# [What is expected]
Count the lines in the entries below that contain the word "lung", and reply with only that number.

(Stored records)
···

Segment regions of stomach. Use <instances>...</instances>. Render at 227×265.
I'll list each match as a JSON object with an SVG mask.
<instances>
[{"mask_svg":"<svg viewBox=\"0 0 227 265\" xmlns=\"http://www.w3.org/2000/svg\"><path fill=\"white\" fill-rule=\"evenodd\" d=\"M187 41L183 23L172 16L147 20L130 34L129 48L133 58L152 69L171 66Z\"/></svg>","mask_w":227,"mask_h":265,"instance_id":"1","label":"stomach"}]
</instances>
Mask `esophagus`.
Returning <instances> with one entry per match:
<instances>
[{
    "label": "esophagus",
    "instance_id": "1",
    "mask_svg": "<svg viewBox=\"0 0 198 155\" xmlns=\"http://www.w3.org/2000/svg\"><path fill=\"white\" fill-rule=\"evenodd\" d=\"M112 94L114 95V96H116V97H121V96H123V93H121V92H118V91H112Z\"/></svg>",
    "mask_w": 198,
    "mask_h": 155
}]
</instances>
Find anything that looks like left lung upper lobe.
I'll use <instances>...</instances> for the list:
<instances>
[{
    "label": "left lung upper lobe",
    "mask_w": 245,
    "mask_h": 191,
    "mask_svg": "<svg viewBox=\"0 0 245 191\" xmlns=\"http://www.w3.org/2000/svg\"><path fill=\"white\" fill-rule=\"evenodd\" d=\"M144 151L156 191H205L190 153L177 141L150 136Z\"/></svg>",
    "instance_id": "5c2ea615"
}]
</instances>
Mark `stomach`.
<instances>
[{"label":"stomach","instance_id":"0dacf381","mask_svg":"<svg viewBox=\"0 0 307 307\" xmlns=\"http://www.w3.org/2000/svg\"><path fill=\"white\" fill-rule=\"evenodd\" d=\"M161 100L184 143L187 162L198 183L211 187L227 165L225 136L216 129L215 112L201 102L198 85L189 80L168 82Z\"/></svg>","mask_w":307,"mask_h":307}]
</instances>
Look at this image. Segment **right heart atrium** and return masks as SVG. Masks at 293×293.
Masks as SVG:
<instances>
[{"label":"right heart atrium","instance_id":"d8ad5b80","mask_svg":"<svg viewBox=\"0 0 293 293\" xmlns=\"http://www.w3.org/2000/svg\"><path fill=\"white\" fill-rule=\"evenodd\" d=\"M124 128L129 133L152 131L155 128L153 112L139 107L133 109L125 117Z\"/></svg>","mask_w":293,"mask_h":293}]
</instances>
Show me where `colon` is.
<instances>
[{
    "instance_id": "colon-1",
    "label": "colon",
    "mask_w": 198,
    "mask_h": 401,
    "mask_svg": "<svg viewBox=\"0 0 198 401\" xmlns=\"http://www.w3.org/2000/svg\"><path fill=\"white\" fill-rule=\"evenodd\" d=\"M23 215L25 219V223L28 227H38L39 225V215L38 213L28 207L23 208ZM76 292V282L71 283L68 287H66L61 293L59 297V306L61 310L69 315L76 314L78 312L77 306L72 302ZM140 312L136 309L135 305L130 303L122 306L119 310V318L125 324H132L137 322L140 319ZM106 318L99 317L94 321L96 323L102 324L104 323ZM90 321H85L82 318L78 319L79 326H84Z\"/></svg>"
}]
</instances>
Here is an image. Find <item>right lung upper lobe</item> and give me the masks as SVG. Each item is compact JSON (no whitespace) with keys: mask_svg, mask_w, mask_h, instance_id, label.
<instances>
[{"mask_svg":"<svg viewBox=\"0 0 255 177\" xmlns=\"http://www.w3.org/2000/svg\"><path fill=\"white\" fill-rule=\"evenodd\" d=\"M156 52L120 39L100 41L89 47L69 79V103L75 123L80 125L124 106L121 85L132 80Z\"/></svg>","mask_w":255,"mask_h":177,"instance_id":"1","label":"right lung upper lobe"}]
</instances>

···

# [Task output]
4